Éditorial – Un terme naturel ?

THÈME : ANALYSE TERMINABLE ?

Rédacteurs : Klio Bournova, Thierry Schmeltz

Coordination : Françoise Coblence

Paul Denis – Argument

Interventions

Danielle Kaswin-Bonnefond – Nous nous quitterons, je te le promets

Sylvia Cabrera – Renoncer, écueil de la fin d’analyse

Anne Maupas – Créer une zone de terminabilité

Renoncer, résister, élaborer la haine…

Bernard Chervet – Renoncement et régressivité pulsionnelle. À propos de la durée et de la terminaison de la cure analytique

Emmanuelle Chervet – Les fins de l’analyse et l’idée de résistance

Sabina Lambertucci-Mann – Analyse interminable ? L’élaboration de la haine au cours d’une cure

Béatrice Braun-Guedel – Qu’adviendra-t-il de moi quand ce sera la fin ?

L’autoanalyse, destin possible de la fin de la cure ?

Gilbert Diatkine – L’autoanalyse et les très longues cures

Denys Ribas – Enjeux actuels de la terminaison d’une cure analytique. De l’objet palliatif aux limites de l’autoanalyse, quelle transmission ?

Remarques sur les théories de la fin de la cure

Laurent Danon-Boileau – En quoi notre manière d’envisager la fin de la cure diffère-t-elle de celle de nos aînés ?

DOSSIER EVA FREUD

Présentation

Bernadette Ferrero-Madignier, Jean-Yves Tamet – Eva Freud, 1924-1944 : une adolescente rebelle et oubliée. Entretien avec Isabelle Sieurin

Michael Molnar – « … son œil critique… »

DOSSIER : PSYCHANALYSE ET MODÈLES THÉORIQUES

Présentation

Jean-Marc Lévy-Leblond – Des limites de la technoscience

Christian Delourmel – Légitimité, limites et intérêt du recours à la métaphore

Claude Smadja – Inconscient psychanalytique, Inconscient cognitif

Yannick Chicoine Brathwaite, Dominique Scarfone – Regard autopoïétique sur le cadre et le processus psychanalytique

RECHERCHES

Sára Botella – Le « perceptif » en psychanalyse

REVUES

Revue des livres

Amélie de Cazanove – Qui a peur du (contre)-transfert ? Transfert, contre-transfert et contre-identification projective dans la technique analytique de León Grinberg

Marc Hayat – L’adolescent, son corps, ses « en jeux » : Point de vue psychomoteur sous la direction de Catherine Potel, avec la collaboration de Jean-José Baranes

Estelle Louët – Vue sur mer d’Isée Bernateau

Benoît Servant – L’altérité révélatrice. Transfert et désidentification de Nathalie Zilkha

Revue des revues

Anne Ber-Schiavetta – Le présent de la psychanalyse 2 2019, « Folies de la Norme »

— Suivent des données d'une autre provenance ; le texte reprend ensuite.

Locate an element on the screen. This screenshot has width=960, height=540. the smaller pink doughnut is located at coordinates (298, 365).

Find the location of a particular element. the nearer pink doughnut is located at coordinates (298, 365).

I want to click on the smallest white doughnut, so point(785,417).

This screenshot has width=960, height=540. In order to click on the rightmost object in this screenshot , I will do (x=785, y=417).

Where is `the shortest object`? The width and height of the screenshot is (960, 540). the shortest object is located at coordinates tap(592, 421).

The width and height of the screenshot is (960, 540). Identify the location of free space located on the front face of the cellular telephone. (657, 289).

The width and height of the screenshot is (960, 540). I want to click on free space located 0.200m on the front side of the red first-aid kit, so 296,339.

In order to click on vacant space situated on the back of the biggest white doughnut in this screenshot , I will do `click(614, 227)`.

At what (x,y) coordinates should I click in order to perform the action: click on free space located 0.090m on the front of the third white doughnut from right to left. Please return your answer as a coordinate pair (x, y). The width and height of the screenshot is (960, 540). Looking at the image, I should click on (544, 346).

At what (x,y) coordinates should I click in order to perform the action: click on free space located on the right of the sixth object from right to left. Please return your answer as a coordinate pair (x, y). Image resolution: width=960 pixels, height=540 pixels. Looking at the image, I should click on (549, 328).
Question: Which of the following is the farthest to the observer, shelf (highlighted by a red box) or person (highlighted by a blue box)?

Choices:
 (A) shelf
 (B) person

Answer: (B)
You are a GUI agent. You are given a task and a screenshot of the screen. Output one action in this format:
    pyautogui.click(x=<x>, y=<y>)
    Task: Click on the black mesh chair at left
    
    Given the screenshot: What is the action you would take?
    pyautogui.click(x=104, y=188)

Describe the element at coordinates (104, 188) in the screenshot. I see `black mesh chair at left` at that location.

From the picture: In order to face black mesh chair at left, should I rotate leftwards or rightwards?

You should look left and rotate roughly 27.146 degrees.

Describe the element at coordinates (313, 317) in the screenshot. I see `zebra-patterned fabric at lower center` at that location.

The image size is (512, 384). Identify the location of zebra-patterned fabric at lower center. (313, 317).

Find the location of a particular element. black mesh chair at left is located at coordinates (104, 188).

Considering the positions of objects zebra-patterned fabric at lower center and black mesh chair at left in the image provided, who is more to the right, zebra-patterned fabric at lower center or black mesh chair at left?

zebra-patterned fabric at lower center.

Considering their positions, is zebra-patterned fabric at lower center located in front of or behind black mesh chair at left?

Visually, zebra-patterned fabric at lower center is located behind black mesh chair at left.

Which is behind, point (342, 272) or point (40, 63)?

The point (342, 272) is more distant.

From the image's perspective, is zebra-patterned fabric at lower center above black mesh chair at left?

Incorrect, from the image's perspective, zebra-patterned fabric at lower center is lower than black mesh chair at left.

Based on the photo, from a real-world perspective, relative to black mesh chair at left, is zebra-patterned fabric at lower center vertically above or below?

Denise Bouchet-Kervella – Revue française de P sychosomatique 54 2018, « Destructivité »

Adriana Koren-Yankilevich – Controversias 24 2019


Éditorial

Un terme naturel ?

Du mouvement même qui me permit de sortir de ces gymnastiques ressassantes et harassantes, et me donna accès à mon histoire et à ma voix, je dirai seulement qu’il fut infiniment lent : il fut celui de l’analyse elle-même, mais je ne le sus qu’après[1].

Georges Perec, Les lieux d’une ruse.

Qu’est-ce qui rendrait certaines cures interminables ? Ou plutôt quels sont les éléments qui permettent de penser qu’une cure sera terminable ? Quelles sont les conditions d’une analyse « avec fin », quels sont les moyens et les enjeux de la terminaison d’un traitement ? Ces questions si actuelles, et qui concernent le processus même de la cure et les transformations des processus psychiques, ont été mises en débat par Paul Denis au colloque de la SPP qui s’est tenu à Deauville les 5 et 6 octobre 2019.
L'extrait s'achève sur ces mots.